Rubin apresenta uma visão bem diferente da presença do Holocausto na memória dos isrelenses. Diz que não é algo que as pessoas pensem ou discutam diariamente. Lembra que, nos primeiros anos do Estado de Israel, o assunto era tabu. "É um tema muito difícil, muito sensível. Naquela época, as pessoas não queriam que suas crianças soubessem o que havia acontecido. Achavam que elas seriam mais felizes se não soubessem", diz Rubin. Foi só a partir do julgamento do nazista Adolf Eichmann, preso na Argentina em 1960 e levado a Israel, onde, dois anos depois, foi condenado à pena de morte por seu papel no extermínio dos judeus, que se iniciou uma discussão sobre o que aconteceu nos campos de extermínio alemães.
"O julgamento foi em 1961, mais de uma década depois do estabelecimento do Estado. Foi o momento em que o foco do Estado mudou. Ao invés da construção de Israel, o tema mais discutido naqueles dez primeiros anos, passou-se a dar mais atenção para os sobreviventes. Um dos fatores públicos mais importantes do julgamento foi a aparição de 110 testemunhas. Embora para o julgamento em si elas não tenho sido tão importantes havia uma documentação bastante robusta contra Eichman , para o público o testemunho dos sobreviventes teve enorme influência. Desde então, o interesse no Holocausto cresceu enormemente. Esse fenômeno das memórias dos sobreviventes, que hoje existem milhares, se originou, a maior parte, a partir do julgamento", diz Michman.

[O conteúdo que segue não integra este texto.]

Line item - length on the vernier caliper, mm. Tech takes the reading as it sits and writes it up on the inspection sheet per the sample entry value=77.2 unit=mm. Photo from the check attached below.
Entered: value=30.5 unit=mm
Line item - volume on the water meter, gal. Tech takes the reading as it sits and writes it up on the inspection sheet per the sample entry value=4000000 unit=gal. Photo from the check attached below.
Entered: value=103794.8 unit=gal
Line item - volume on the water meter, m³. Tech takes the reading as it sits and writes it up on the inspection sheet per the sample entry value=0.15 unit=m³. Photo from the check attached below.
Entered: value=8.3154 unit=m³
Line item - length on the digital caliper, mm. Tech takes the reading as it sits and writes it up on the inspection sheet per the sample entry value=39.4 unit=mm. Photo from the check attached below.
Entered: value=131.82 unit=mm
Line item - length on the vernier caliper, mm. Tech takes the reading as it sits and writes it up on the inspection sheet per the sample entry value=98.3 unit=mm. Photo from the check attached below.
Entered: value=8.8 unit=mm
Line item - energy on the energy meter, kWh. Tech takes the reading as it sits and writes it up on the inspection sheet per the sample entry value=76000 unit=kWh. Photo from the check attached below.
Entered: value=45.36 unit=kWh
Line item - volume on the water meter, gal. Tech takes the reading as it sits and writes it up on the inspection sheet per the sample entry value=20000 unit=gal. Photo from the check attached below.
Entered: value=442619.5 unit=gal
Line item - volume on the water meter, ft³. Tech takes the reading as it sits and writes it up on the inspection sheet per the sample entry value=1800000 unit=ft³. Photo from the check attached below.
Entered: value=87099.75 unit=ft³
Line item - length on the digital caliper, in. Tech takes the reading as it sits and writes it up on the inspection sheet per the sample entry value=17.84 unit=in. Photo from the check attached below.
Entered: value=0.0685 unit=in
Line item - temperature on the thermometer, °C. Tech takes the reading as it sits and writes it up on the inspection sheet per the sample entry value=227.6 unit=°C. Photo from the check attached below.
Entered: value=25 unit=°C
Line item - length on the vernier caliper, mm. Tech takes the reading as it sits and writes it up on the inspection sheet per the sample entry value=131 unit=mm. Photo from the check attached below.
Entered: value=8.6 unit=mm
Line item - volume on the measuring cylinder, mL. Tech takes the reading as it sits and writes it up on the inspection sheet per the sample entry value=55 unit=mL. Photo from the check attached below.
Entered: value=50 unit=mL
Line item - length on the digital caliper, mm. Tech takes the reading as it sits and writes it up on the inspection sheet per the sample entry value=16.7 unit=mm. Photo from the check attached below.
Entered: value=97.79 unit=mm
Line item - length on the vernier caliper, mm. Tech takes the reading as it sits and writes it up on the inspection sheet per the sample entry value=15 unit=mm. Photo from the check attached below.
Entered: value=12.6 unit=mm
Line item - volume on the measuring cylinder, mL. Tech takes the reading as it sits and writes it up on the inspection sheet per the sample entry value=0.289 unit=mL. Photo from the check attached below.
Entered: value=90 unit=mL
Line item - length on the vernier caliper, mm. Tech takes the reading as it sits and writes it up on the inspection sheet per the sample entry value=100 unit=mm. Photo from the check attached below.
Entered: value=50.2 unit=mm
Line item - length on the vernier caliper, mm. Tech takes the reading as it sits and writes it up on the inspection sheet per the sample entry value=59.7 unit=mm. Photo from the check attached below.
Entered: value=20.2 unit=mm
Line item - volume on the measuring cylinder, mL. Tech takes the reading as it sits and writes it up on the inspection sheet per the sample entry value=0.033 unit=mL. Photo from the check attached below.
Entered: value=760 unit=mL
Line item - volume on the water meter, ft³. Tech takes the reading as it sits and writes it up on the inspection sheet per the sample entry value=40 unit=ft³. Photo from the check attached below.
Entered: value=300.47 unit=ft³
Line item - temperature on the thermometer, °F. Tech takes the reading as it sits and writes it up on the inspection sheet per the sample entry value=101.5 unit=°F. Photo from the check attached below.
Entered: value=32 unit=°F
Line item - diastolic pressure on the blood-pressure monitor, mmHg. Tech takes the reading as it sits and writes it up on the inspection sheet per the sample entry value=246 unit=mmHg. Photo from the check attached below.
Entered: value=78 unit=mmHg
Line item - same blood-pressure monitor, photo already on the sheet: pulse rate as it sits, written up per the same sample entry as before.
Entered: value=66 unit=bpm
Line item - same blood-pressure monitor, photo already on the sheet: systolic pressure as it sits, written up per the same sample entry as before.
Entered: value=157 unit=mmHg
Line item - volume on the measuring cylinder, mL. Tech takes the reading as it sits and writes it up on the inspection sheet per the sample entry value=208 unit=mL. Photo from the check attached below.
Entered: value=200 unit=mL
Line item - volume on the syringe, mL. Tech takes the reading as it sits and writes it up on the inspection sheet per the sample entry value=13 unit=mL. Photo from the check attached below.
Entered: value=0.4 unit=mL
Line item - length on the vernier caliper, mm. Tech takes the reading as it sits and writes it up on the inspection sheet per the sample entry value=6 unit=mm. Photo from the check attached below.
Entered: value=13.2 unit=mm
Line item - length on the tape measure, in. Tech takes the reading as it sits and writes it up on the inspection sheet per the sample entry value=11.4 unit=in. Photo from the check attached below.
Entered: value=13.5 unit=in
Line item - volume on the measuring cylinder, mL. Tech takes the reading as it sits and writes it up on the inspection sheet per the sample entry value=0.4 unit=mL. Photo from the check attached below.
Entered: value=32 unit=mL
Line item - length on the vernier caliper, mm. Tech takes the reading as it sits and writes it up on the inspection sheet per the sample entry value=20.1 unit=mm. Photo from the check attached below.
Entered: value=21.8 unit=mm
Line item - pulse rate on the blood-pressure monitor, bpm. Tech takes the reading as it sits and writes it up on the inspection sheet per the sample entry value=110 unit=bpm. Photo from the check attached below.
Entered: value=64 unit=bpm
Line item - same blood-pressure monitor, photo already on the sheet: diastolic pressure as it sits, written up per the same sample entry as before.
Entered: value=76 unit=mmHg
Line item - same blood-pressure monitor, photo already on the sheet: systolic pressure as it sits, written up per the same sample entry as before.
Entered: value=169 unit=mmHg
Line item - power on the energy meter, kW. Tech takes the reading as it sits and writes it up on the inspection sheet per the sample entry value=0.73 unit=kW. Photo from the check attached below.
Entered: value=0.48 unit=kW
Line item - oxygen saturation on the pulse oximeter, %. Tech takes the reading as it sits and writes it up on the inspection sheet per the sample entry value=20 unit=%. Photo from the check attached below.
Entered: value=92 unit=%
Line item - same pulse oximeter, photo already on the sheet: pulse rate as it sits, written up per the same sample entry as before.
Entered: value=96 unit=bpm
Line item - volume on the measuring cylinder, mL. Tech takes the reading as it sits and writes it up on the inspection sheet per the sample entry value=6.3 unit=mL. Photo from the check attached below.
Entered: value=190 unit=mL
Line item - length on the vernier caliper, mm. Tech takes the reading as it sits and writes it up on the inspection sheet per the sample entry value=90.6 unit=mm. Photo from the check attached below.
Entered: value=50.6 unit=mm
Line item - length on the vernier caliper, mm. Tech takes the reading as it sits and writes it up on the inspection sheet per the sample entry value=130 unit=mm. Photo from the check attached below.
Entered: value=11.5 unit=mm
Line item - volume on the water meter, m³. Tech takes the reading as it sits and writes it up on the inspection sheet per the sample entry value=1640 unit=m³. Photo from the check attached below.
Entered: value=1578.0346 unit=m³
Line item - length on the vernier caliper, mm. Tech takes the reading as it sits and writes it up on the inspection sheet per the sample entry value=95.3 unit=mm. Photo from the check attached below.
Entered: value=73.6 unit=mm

Nas próximas décadas, quando todos os sobreviventes já terão morrido, o Holocausto vai deixar de ser uma experiência de fato para se transformar apenas em memória. "E a memória continuará lá. É importante que continue", diz Michman. Caberá a essa nova geração saber distinguir entre a manipulação política do genocídio e o sentimento verdadeiro em relação a ele.